--- Given records ---
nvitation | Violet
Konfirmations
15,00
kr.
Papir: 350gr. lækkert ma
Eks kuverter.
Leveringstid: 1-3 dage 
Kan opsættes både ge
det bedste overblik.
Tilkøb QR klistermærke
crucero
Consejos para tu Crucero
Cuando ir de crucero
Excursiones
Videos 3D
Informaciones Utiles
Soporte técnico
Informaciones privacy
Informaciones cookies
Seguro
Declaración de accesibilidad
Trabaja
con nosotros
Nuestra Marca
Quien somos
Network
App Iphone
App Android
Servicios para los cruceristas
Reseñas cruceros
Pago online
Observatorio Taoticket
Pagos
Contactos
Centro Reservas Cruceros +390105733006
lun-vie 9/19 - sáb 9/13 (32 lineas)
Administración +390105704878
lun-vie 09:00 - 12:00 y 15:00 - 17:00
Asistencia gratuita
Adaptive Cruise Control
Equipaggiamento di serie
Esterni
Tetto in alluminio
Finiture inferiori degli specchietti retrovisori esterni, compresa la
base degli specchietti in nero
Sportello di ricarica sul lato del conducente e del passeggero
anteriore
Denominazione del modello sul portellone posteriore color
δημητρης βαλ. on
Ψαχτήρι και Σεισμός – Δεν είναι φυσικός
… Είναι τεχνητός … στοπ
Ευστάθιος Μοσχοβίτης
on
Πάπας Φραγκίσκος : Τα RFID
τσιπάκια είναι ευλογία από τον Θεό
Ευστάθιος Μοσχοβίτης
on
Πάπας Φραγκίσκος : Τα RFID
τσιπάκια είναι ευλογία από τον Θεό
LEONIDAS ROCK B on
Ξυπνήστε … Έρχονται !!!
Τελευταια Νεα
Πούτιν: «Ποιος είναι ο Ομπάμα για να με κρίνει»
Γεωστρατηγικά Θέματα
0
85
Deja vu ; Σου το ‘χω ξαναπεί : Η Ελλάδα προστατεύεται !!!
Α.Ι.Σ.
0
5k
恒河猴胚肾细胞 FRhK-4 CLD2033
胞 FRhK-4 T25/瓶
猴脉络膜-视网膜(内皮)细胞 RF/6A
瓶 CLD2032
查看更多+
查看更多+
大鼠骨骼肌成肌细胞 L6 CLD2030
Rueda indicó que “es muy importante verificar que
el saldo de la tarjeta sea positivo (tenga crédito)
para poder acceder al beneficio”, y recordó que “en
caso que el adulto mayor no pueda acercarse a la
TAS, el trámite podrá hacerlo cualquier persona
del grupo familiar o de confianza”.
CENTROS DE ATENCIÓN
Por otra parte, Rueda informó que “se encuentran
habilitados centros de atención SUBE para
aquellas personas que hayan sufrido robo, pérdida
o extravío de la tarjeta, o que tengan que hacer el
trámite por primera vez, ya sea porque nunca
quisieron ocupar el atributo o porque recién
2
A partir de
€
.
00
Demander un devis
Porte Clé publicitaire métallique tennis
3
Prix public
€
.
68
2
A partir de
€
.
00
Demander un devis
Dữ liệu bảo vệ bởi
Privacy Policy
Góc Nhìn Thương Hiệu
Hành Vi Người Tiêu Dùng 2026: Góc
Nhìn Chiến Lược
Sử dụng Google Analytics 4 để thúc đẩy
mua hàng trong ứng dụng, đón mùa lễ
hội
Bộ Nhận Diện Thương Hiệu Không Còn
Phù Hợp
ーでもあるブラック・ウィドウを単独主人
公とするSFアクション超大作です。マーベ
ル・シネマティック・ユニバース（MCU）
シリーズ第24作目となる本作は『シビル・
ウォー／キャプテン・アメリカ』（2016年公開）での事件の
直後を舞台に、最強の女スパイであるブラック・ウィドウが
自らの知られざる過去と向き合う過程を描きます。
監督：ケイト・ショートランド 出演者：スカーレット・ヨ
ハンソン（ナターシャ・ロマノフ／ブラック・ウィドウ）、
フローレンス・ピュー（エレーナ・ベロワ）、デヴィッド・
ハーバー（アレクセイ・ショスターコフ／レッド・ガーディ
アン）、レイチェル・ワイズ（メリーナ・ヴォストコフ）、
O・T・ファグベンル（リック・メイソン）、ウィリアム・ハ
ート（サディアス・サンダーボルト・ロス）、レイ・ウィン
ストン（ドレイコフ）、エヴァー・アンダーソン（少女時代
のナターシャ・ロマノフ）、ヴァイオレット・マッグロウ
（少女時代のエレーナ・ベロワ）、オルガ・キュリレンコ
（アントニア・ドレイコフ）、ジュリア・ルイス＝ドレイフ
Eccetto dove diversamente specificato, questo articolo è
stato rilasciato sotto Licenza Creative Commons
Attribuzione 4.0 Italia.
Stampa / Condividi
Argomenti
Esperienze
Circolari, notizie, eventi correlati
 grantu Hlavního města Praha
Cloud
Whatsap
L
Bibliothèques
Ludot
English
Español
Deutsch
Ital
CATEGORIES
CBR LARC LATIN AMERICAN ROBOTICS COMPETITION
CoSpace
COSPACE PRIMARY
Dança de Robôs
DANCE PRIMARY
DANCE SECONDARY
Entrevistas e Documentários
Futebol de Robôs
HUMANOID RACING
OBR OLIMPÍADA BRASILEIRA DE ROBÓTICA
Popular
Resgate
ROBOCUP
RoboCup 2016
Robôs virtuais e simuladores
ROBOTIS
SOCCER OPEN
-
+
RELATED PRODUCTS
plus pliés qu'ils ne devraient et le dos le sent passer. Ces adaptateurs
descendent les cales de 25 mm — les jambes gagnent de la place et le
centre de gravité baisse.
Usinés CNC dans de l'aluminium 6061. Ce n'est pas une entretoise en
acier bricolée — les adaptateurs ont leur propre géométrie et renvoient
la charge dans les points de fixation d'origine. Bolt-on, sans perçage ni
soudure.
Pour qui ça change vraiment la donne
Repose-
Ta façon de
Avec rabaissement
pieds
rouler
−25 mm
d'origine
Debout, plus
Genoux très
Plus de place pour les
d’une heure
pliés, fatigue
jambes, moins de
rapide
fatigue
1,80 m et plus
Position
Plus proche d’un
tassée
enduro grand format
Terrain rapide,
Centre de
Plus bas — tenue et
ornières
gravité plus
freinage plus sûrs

--- Task directions ---
If a line in the material contains "ドレイコフ", show it.

--- Completed task ---
ストン（ドレイコフ）、エヴァー・アンダーソン（少女時代
（アントニア・ドレイコフ）、ジュリア・ルイス＝ドレイフ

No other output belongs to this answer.